### [Required work]
[1] In the news article about the Ivanpah Valley solar site, how many desert tortoises did the federal permit allow to be displaced from the project's borders?
[2] For each statement below, say whether it agrees with the news article about the Ivanpah Valley solar site, and quote the words from the article that decide it. (a) The entire BrightSource work site covers 5.6 square miles. (b) The suspension was triggered when biologists handled their 38th tortoise. (c) The U.S. Bureau of Land Management must grant permission before work can resume in Phase 2 and 3.
[3] Carry the news article about the Ivanpah Valley solar site further, starting after its final sentence.

### [Document passage]
============================================================

The Brightsource Energy solar power site in the Ivanpah Valley. The firm still expects energy to come on line in 2013. (Stan Lim / The Press-Enterprise ) |
By DAVID DANELSKI
The Press-Enterprise
Ivanpah Valley, CA -- Federal officials have told a solar developer to stop work on two-thirds of a construction site in northeast San Bernardino County because no more tortoises can be disturbed.
Until wildlife authorities reassess the tortoise population, work on the $2.1 billion project -- hailed by the Obama administration -- is limited to a 2-square-mile area cleared of the protected reptiles last fall. BrightSource Solar's entire work site, on public land near Primm, Nev., is 5.6 square miles.
The suspension order, made official Friday, was triggered when biologists hired to remove tortoises from the property handled their 39th animal earlier this month, said Amy Fesnock of the U.S. Bureau of Land Management.
A federal permit allowed for the displacement of no more than 38 desert tortoises found within the project's borders, said Fesnock, a wildlife biologist in the BLM's California office. The species is listed as threatened with extinction.
The suspension forced crews from Bechtel, BrightSource's contractor, to stop building fences and to fill in postholes and trenches so tortoises won't fall in and get injured or trapped.
Work cannot resume in the affected areas, known as Phase 2 and 3, until the U.S. Fish and Wildlife Service grants permission. The agency is expected by the end of May to complete a new analysis of the BrightSource project's effect on desert tortoises, Fesnock said.
To allow more tortoises to be displaced, the service must find that doing so does not jeopardize the survival of the species, she said.

============================================================

Stored data entries

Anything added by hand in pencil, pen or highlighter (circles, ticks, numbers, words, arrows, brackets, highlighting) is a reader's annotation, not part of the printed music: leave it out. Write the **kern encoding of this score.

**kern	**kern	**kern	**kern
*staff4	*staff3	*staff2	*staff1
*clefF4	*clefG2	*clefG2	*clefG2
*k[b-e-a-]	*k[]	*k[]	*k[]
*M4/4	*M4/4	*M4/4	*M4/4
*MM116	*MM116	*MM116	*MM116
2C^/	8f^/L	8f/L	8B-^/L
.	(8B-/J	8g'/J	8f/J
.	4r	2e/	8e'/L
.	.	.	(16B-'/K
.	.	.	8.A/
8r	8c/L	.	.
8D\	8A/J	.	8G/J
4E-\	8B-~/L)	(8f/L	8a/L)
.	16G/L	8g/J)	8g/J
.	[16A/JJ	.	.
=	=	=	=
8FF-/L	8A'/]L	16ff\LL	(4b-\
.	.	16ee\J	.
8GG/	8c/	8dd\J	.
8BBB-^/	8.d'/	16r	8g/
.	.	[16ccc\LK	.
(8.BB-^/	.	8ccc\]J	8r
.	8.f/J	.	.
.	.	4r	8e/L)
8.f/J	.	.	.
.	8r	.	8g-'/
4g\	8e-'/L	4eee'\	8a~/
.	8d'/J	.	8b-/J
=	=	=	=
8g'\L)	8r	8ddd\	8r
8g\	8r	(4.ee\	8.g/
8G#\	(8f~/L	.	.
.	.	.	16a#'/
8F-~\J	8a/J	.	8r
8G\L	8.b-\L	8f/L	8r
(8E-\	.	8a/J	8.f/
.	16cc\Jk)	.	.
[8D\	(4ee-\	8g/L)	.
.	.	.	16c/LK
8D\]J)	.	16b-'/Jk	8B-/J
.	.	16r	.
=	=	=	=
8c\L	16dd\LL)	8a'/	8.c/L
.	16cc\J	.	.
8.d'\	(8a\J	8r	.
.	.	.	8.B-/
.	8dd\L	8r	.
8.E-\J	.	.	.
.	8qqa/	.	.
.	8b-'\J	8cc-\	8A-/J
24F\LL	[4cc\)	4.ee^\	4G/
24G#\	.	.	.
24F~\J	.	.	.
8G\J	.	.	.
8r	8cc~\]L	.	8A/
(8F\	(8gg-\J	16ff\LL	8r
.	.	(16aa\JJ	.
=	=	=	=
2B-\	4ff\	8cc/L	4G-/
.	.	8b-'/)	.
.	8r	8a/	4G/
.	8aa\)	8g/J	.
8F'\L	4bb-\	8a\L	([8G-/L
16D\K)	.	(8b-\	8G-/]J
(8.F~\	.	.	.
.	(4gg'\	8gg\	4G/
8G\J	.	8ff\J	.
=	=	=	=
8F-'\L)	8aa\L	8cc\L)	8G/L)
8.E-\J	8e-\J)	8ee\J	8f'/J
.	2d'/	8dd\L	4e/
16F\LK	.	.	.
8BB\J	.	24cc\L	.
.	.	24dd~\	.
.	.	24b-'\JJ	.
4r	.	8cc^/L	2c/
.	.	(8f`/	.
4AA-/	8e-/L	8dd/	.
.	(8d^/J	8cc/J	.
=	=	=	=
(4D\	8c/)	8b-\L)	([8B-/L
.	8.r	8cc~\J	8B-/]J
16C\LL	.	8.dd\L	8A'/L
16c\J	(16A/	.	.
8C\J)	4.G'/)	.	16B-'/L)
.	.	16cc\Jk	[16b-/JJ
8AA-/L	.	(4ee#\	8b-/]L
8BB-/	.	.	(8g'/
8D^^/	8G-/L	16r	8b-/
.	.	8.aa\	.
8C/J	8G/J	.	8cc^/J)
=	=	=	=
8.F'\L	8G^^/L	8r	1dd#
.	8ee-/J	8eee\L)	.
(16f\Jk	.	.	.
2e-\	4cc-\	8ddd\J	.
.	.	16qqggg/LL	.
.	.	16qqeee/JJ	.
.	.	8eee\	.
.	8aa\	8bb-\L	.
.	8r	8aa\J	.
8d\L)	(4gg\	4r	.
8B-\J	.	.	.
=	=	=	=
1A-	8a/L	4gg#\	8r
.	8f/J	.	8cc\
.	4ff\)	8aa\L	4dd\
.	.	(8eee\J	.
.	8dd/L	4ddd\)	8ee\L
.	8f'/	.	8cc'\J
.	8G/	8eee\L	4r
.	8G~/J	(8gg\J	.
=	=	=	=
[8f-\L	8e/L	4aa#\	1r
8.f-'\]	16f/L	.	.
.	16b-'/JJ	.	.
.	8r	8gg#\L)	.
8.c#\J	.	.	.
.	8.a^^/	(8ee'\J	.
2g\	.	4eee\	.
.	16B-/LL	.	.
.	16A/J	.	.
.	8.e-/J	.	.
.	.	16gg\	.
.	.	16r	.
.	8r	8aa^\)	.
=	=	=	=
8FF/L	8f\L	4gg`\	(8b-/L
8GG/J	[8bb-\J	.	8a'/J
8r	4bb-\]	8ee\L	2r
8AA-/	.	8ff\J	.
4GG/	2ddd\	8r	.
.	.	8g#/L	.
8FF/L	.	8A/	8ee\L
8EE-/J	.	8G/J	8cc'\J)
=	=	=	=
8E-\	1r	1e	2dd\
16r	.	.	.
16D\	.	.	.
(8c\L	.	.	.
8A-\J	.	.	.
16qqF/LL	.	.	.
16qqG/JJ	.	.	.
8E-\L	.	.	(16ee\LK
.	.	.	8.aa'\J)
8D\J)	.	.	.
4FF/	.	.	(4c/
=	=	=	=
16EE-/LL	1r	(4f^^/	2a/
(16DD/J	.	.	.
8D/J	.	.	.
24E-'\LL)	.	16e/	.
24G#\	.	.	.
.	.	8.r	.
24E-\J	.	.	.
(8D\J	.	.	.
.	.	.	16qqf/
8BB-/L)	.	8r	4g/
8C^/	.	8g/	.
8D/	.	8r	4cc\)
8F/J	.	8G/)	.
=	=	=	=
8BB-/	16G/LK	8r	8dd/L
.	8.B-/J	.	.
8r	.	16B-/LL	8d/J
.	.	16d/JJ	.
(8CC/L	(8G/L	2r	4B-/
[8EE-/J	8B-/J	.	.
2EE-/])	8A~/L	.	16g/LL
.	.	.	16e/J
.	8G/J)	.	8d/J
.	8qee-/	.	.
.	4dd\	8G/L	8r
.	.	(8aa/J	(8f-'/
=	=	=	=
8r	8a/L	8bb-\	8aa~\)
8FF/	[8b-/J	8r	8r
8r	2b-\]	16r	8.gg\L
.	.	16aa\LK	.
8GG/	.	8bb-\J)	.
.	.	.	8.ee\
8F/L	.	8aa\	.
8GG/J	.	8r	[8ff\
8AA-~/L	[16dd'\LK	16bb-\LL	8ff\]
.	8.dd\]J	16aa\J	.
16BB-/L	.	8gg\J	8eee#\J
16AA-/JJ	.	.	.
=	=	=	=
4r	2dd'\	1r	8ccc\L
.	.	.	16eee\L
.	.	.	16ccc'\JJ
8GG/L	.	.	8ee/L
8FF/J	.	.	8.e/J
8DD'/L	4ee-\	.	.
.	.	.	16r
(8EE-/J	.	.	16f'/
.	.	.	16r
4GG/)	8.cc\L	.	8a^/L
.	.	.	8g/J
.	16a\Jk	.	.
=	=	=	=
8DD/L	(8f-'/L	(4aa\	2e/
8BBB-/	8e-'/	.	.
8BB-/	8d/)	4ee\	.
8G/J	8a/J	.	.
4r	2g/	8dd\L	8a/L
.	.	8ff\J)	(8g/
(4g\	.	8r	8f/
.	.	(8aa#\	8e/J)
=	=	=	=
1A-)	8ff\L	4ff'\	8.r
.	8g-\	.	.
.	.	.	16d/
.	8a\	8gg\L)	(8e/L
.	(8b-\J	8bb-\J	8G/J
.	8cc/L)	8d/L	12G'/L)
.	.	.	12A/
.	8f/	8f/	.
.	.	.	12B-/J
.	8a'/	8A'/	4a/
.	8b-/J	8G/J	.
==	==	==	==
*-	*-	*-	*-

============================================================

### [List of answers]
[1] No more than 38 desert tortoises.

[2]
(a) Yes: "BrightSource Solar's entire work site, on public land near Primm, Nev., is 5.6 square miles."
(b) No: "was triggered when biologists hired to remove tortoises from the property handled their 39th animal earlier this month"
(c) No: "Work cannot resume in the affected areas, known as Phase 2 and 3, until the U.S. Fish and Wildlife Service grants permission."

[3]
A BrightSource official said the setback isn't expected to be a major obstacle.
"We don't see this as having an impact on the construction schedule and anticipate that power will come online in 2013," company spokesman Keely Wachs said in an email.
BrightSource's plans call for three arrays of thousands of mirrors that focus sunlight on three "power towers," where steam is made to generate electricity. At peak capacity, the arrays are expected to generate enough electricity to power 140,000 homes. The project is next to Interstate 15 in the Ivanpah Valley.
BrightSource, based in Oakland, announced last week that it had completed financing for the project, including $1.6 billion in loan guarantees from the U.S. Department of Energy and a $168 million investment from Google.
The project has been praised by President Barack Obama as a step toward reducing the nation's reliance on fossil fuels and cutting greenhouse gas emissions that contribute to global warming.
It was one of several proposals approved last year by U.S. Secretary of Interior Ken Salazar under an expedited or "fast tracked" environmental review process.
Some environmentalists now fault that process.
"The BLM's fast-tracked environmental review seriously underestimated the impacts of the Ivanpah power plant on the desert tortoise," said Michael Connor, the California director of Western Watersheds Project, which is suing the government to halt the solar development.
The work stoppage, he said, "is a direct result of that rushed and deeply flawed analysis."
BrightSource commissioned surveys in 2007 and 2008 that found only 16 tortoises in the entire 5.6 square miles. The Fish and Wildlife Service used the survey results to estimate a population of 32 tortoises on the site and to set a "take" limit of 38 animals that could be displaced.
Since work began in October, many more tortoises were found than expected. The BLM now estimates the population at about 140.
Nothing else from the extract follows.